We remain a long way from fully understanding if and how all the hundreds of microRNAs in cichlid genomes actually foster evolutionary change, but they are strong candidates for such a role. We hypothesize that by preventing genes from being switched on at the wrong place or time, microRNAs could encourage both more variation and more precision in orchestrating the intricate ballet of genes that interact to make slightly different teeth, jawbones, color patterns, courtship behaviors, and so on—variation that is the basis for adaptation and speciation.
What’s Old is New
This initial foray into cichlid genomes suggests that new random mutations, such as those seen in the CNEs and those that give rise to novel microRNAs, have figured significantly in the extraordinary evolution of these fishes. But we suspect that relatively old genetic variation, including that from duplicated genes and jumping genes, may have done most of the work. These variants lurked quietly in the genome until new ecological opportunities—for instance, those that arose when ancestral river-dwelling cichlids colonized the Great Lakes of Africa—suddenly made them advantageous. By tapping into that ancient genetic variation, natural selection created species suited to the new habitats.
We think old variation is the key because when we look at the genomes of these cichlid species, we cannot find many fixed genetic differences between them. That is, there are very few examples of genes for which all members of a species carry the same variant. Instead the gene pool of a species retains old gene variants even after fish have branched off from their ancestors to form a new species.

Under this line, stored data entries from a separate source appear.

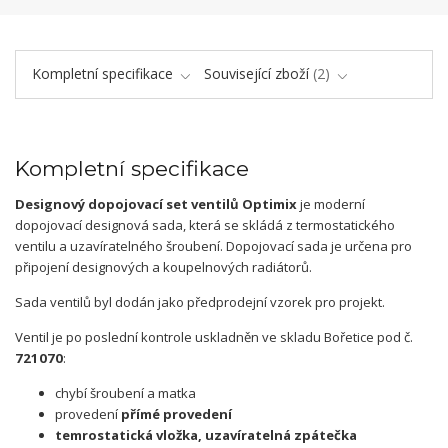
Kompletní specifikace
Související zboží
2
Kompletní specifikace
Designový dopojovací set ventilů Optimix
je moderní
dopojovací designová sada, která se skládá z termostatického
ventilu a uzavíratelného šroubení. Dopojovací sada je určena pro
připojení designových a koupelnových radiátorů.
Sada ventilů byl dodán jako předprodejní vzorek pro projekt.
Ventil je po poslední kontrole uskladněn ve skladu Bořetice pod č.
721070
:
chybí šroubení a matka
provedení
přímé provedení
temrostatická vložka, uzavíratelná zpátečka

And not only does a young species retain old DNA from its ancestors, but it may still be similar enough to interbreed and hybridize with closely related species. Such mixing would allow new gene variants to flow across species boundaries—more potentially useful genetic material that can be recycled when needed. The retention of old genetic variation, in addition to fueling rapid diversification in cichlids, can also help explain how the same ultraspecific traits have evolved over and over in separate lineages: we suspect that traits such as asymmetrical jaws and Angelina Jolie lips may not have arisen anew each time; rather the same genes and gene switches were repeatedly recruited into service. This hypothesis awaits testing.
The genomic mechanisms described here were not the only drivers of cichlid evolution. Surely environmental factors had a crucial part in establishing the patterns and rates of diversification in this group. Differences in the extent of cichlid diversity in the various radiations of these fishes around the world support this surmise: in Africa and in Nicaragua, the radiations that occur in lakes with more complex habitats (and thus more ecological niches) have more species than the radiations in lakes with simpler habitats. In addition to the speciation that occurred as cichlids evolved feeding specializations to fill these niches, further diversification took place as skin color differences arose and females developed preferences for particular hues.

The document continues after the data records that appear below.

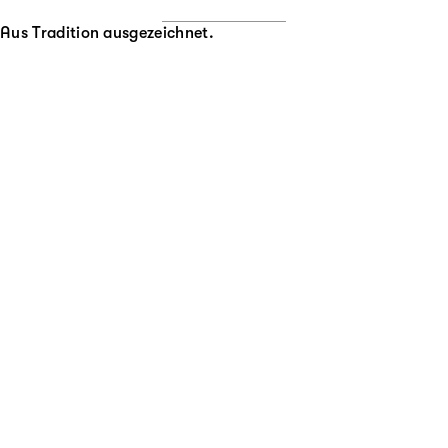
Aus Tradition ausgezeichnet.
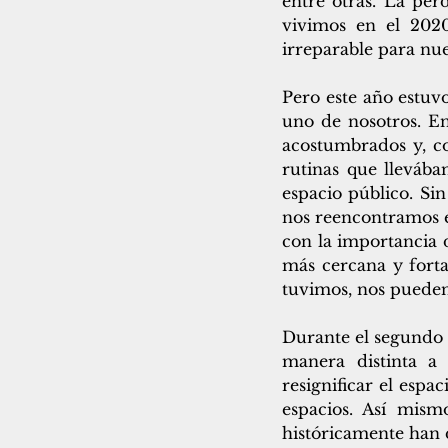
entre otras. La pér
vivimos en el 2020
irreparable para nu
Pero este año estuv
uno de nosotros. En
acostumbrados y, co
rutinas que llevába
espacio público. Si
nos reencontramos e
con la importancia 
más cercana y fortal
tuvimos, nos pueden 
Durante el segundo 
manera distinta a
resignificar el espa
espacios. Así mis
históricamente han 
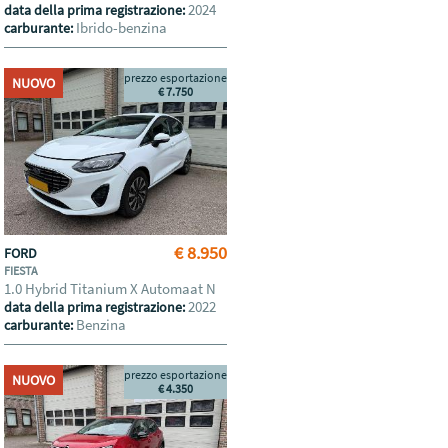
2024
data della prima registrazione:
Ibrido-benzina
carburante:
prezzo esportazione
NUOVO
€ 7.750
€ 8.950
FORD
FIESTA
1.0 Hybrid Titanium X Automaat N
2022
data della prima registrazione:
Benzina
carburante:
prezzo esportazione
NUOVO
€ 4.350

We still have much to learn. Now that we have complete genomes, as well as powerful new techniques for analyzing them, though, our knowledge will advance very quickly indeed. I expect that the mechanisms underlying the speed of cichlid speciation will continue to be an area of intense research. Soon we will have a far deeper understanding of the language of the genome and the DNA that connects all living things even as it drives them apart.